12. The computer program product of claim 8, wherein determining the at least one candidate response to the conversational phrase based upon, at least in part, the first probability for the subset of candidate responses and the second probability for the subset of candidate responses includes interpolating the first probability for the subset of candidate responses and the second probability for the subset of candidate responses.

13. The computer program product of claim 8, wherein the operations further comprise one or more of:

sequentially training the first model and the second model; and

training, in parallel, the first model and the second model.

14. The computer program product of claim 13, wherein concurrently training the first model and the second model together includes one or more of:

sharing at least one encoder between the first model and the second model.

15. A computing system comprising:

a memory; and

a processor configured to receive at least one conversational phrase, wherein the processor is further configured to determine a first probability for a subset of candidate responses of a plurality of candidate responses based upon, at least in part, context associated with the at least one conversational phrase, the at least one conversational phrase, and each context associated with the plurality of candidate responses, wherein the processor is further configured to determine a second probability for the subset of candidate responses based upon, at least in part, the subset of candidate responses, the at least one conversational phrase, and the context associated with the at least one conversational phrase, and wherein the processor is further configured to determine at least one candidate response for the at least one conversational phrase based upon, at least in part, the first probability for the subset of candidate responses and the second probability for the subset of candidate responses.

16. The computing system of claim 15, wherein the subset of candidate responses of the plurality of candidate responses includes a predefined number of nearest neighbor context-response pairs of a plurality of context-responses pairs observed in system training.

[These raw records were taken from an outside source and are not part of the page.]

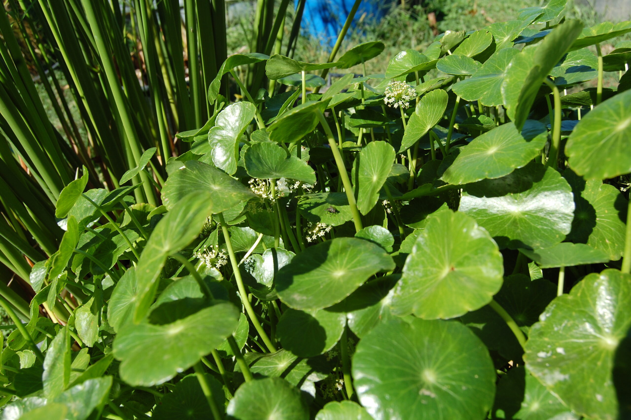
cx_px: 316
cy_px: 210
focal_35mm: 33
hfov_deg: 57.3
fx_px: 578
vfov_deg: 39.9
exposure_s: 1/250
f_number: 8
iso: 200
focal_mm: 22
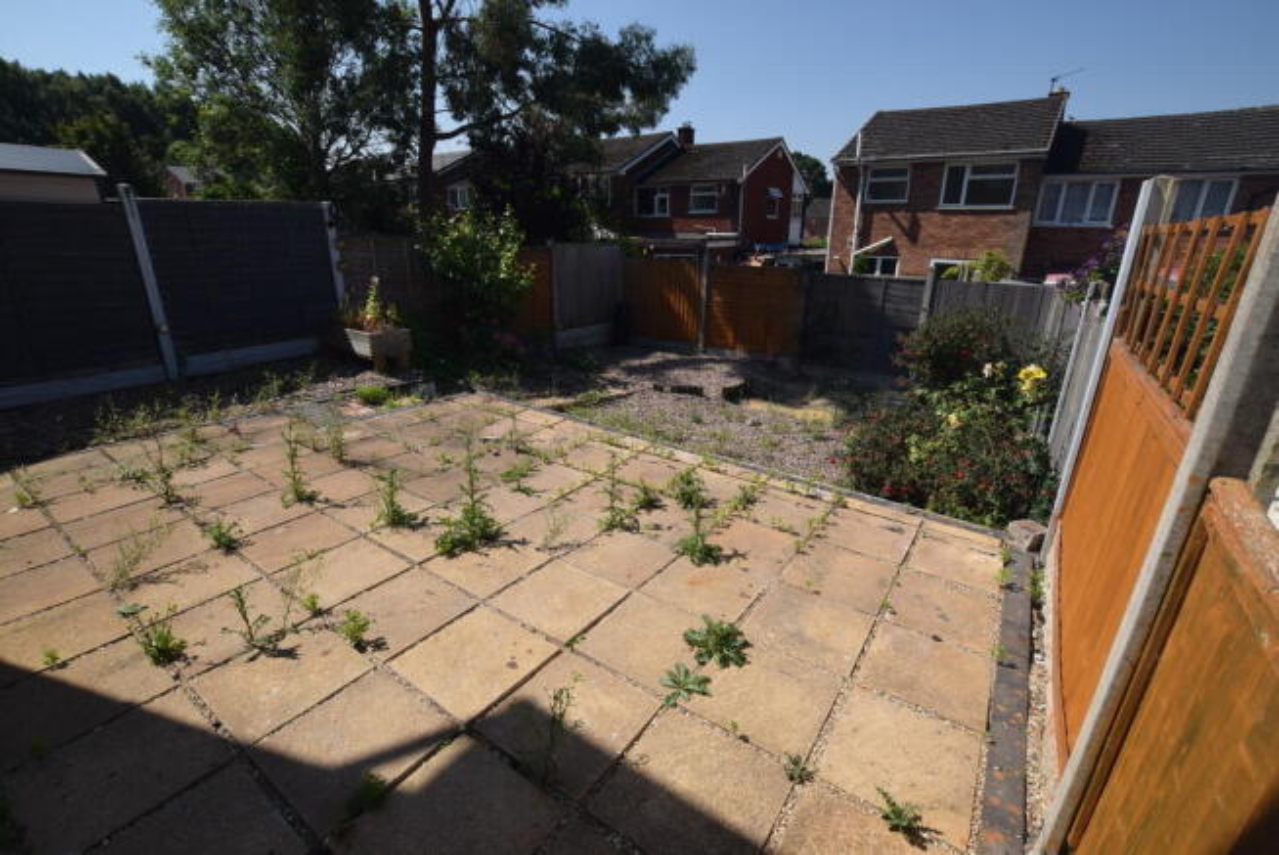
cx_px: 640
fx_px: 533
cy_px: 428
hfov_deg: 100.4
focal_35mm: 15
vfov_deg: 77.4
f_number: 6.3
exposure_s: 1/160
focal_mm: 10
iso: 100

17. The computing system of claim 16, wherein the first probability defines a likelihood of the subset of candidate responses as candidate responses to the at least one conversational phrase based upon, at least in part, a distance between the context of the at least one conversational phrase and the at least one conversational phrase, and the context associated with each context-response pair observed in system training.

18. The computing system of claim 16, wherein the second probability defines a likelihood of the subset of candidate responses as candidate responses to the at least one conversational phrase based upon, at least in part, a distance between the context of the at least one conversational phrase and the at least one conversational phrase, and the response associated with each context-response pair of the subset of candidate responses.

19. The computing system of claim 15, wherein determining the at least one candidate response to the at least one conversational phrase based upon, at least in part, the first probability for the subset of candidate responses and the second probability for the subset of candidate responses includes interpolating the first probability for the subset of candidate responses and the second probability for the subset of candidate responses.

20. The computing system of claim 15, wherein the processor is further configured to one or more of:

concurrently train a first model configured to determine the first probability for the subset of candidate responses and a second model configured to determine the second probability for the subset of candidate responses, together;

sequentially train the first model and the second model; and

train, in parallel, the first model and the second model.